帳中,劉賢雙臂皆已包紮,除了左臂弩箭深可見骨影響行動之外,其他無礙。其餘諸將皆列兩邊,邢道榮一臉的懊悔之色,第一次跟劉賢賽馬,劉賢就被馬匹壓傷,第二次賽馬還遇上刺客了,以後估計花錢讓他跟劉賢賽馬,他都不願意了。


    “可曾擒住了?”劉賢麵色陰沉,自己一萬五千大軍隨行,就是楊任來也得掂量掂量,怎麽遇上這檔子事兒了。


    “走脫一人,擒住一人。”座下龐季開口道,當時親衛護住劉賢,是他的人去抓的。


    “怎麽還能走脫一人呢,人還能跑得過馬麽?”劉賢不滿道。


    “賊甚狡,脫之於密林,季追敵不力,願領罰。”龐季低頭拱手道。


    “罷了罷了,可曾招了?”


    龐季沒有搭腔,朝身後一人示意,旋即有人押了一人上來。正是當時被劉賢大喝後退,然後被馬匹衝撞的刺客。此人被馬匹撞傷,無力潛逃,因而被龐季抓住。


    龐季這才開口道:“迴將軍,此人乃是兗州陳留郡清陽人,據說是在陳留縣受人蠱惑,前來南陽欲襲殺蕩寇。”

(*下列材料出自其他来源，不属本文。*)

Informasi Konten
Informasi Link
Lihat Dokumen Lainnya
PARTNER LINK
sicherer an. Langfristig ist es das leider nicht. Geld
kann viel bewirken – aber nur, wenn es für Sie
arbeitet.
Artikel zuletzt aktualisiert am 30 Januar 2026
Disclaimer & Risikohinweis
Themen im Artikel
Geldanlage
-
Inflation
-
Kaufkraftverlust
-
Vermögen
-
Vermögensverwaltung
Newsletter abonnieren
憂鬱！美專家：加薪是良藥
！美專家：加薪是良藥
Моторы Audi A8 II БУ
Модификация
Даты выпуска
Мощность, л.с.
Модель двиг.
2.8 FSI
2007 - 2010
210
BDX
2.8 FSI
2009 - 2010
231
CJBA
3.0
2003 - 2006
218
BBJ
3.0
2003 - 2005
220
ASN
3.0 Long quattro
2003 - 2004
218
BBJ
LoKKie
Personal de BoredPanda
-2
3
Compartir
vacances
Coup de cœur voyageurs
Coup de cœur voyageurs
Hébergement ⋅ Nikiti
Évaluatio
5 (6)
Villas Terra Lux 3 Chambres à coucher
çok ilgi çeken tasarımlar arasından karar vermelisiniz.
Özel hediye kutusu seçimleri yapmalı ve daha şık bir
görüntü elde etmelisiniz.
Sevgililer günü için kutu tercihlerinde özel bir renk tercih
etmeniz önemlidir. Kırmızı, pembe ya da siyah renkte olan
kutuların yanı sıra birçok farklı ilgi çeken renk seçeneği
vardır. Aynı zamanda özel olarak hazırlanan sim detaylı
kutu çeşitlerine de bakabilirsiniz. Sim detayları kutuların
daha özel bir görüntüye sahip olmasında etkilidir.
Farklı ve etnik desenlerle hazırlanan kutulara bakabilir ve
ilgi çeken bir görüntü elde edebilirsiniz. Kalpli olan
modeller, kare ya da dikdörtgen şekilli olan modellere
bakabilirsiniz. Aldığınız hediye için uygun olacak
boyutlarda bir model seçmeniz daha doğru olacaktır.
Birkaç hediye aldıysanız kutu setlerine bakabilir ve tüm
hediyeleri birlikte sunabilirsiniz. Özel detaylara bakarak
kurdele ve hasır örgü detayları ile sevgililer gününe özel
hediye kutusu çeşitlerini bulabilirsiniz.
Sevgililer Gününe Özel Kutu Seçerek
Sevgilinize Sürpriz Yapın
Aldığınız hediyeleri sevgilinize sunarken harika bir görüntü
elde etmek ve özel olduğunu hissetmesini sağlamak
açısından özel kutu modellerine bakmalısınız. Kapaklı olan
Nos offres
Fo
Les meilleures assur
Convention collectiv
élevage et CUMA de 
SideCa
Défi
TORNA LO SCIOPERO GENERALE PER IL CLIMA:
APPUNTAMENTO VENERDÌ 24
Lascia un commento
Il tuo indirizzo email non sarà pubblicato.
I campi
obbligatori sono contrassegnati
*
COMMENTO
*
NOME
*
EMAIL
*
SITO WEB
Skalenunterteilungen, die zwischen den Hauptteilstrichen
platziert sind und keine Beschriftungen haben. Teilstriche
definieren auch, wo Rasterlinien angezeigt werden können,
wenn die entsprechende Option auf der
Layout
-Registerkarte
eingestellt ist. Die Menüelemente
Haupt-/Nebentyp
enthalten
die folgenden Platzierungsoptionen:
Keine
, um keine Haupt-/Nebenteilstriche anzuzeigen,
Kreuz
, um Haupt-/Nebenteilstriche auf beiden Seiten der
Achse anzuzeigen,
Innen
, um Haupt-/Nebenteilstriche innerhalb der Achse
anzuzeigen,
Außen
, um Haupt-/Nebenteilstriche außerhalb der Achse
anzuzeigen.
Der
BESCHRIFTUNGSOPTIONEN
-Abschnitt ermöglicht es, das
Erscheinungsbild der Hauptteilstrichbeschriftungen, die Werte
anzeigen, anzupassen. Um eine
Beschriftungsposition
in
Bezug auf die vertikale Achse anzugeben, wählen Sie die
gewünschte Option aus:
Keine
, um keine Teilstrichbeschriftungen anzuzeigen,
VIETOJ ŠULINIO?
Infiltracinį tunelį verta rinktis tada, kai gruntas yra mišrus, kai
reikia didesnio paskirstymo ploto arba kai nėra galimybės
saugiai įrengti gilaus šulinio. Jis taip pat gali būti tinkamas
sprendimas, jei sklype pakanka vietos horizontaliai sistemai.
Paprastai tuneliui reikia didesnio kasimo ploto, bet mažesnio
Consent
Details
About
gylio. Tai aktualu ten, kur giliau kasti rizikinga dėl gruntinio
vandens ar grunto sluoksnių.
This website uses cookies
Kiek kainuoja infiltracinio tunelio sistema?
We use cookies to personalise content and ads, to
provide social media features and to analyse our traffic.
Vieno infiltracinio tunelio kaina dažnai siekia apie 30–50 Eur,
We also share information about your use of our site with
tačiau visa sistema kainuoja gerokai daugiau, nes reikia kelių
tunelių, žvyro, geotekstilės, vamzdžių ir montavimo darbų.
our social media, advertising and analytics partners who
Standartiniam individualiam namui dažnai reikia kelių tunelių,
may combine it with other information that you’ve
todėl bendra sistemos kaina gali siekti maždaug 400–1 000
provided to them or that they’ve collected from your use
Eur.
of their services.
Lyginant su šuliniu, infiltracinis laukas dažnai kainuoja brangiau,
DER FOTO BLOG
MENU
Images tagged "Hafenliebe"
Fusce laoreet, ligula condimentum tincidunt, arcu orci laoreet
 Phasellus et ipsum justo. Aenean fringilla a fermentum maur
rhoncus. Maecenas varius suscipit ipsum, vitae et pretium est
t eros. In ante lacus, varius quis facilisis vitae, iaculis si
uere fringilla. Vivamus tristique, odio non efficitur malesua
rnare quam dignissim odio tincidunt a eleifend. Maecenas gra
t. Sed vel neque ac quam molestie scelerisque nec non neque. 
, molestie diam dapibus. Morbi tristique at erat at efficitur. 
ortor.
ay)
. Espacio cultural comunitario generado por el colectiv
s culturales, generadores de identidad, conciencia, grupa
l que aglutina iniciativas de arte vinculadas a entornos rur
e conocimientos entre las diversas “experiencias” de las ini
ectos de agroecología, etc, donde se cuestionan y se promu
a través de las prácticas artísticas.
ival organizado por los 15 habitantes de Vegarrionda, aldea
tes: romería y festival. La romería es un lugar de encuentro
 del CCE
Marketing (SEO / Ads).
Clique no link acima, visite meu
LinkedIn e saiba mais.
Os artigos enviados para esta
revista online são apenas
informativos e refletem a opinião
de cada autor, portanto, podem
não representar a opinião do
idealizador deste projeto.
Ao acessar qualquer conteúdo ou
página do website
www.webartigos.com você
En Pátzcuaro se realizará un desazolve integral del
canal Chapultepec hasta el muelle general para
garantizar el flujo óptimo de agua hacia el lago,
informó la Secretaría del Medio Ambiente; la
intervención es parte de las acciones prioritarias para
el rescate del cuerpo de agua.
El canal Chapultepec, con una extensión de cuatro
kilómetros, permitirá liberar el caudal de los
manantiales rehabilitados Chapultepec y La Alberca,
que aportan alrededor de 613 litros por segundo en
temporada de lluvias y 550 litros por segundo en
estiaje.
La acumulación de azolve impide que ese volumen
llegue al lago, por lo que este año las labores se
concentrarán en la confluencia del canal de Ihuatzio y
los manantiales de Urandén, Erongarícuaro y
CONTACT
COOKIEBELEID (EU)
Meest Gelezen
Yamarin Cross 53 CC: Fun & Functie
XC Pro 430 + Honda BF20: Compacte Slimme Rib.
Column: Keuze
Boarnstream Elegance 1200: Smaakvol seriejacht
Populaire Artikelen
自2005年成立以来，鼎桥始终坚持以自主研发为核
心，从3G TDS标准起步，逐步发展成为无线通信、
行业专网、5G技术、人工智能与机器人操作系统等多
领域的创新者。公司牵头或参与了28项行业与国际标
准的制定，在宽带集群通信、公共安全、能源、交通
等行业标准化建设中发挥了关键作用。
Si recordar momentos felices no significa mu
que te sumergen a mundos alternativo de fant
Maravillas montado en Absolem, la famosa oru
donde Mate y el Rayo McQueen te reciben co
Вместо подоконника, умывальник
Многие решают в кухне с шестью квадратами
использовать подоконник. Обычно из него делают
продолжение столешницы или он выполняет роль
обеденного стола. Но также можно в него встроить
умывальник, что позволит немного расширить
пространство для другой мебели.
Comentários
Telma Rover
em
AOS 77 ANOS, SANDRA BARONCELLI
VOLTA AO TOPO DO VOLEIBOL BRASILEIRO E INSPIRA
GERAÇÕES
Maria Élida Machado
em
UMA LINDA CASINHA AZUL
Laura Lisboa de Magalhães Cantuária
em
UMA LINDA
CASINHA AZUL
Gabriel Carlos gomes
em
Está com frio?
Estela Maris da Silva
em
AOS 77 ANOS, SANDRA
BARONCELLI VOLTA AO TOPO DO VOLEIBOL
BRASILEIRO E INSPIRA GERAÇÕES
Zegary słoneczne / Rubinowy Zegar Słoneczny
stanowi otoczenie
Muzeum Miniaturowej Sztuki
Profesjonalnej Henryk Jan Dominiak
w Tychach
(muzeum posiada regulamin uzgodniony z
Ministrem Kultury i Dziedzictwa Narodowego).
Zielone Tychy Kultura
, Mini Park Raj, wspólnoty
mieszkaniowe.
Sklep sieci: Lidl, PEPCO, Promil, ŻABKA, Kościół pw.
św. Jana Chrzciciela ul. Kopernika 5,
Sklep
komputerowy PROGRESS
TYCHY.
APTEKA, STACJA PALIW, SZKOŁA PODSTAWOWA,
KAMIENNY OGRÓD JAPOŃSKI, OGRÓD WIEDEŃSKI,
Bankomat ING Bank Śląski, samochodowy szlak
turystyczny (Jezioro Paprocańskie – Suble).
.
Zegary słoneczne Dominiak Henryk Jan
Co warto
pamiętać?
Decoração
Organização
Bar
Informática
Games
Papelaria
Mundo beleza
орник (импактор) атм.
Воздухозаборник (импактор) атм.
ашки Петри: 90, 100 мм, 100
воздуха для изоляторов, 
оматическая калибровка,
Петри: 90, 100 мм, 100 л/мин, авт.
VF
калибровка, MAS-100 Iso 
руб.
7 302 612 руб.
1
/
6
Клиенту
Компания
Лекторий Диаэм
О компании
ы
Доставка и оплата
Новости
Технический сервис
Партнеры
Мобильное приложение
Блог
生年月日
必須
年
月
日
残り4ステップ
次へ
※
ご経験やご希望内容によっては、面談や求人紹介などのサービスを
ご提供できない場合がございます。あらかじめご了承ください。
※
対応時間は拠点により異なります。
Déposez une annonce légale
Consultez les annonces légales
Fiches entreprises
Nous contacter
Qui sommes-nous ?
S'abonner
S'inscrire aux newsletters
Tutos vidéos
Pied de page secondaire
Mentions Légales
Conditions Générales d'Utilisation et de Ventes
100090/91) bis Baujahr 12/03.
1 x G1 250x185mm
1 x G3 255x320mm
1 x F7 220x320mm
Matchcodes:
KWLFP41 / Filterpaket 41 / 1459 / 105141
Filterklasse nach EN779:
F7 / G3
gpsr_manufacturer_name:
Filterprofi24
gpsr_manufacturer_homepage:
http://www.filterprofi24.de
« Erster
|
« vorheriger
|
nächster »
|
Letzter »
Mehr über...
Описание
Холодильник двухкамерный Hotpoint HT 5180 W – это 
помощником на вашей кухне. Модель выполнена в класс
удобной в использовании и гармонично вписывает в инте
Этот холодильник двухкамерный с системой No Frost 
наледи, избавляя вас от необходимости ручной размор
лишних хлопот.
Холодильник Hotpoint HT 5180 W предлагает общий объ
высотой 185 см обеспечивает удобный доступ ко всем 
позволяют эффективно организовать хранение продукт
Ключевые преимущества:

    劉賢見此人身上密密麻麻都是傷勢,進氣多過出氣,估計已經被龐季用過刑了,遂對此人失了興趣。兗州陳留,要麽就是曹操啊?不過兗州多戰,劉賢也不確定是曹操還是呂布。


    對龐季道:“可曾問出來是何人蠱惑?”


    “所知不多,隻知是直隸口音,姓史。”


    “哼,史阿是吧。”劉賢明悟,當初諸侯會盟,劉賢在兗州東郡見過這個史阿,一雙眼睛精明幹練。當初在張邈的麾下借典韋,又見了一次,所以專門問了張邈,說是直隸人,宗師王越的弟子。怪不得劍術身手氣力都是上乘,幸虧的盧沒有妨主到底。


    “主公認識?”趙儼開口道。


    “認識,怎麽不認識,當年我隨烏程候兵發洛陽,在陳留郡張邈麾下見過此人。張邈其人位列八廚,沒想到如此不堪。”劉賢一陣憤恨,特麽的當初借走典韋,自己還挺不好意思的,沒想到今天被張邈來了這麽一手。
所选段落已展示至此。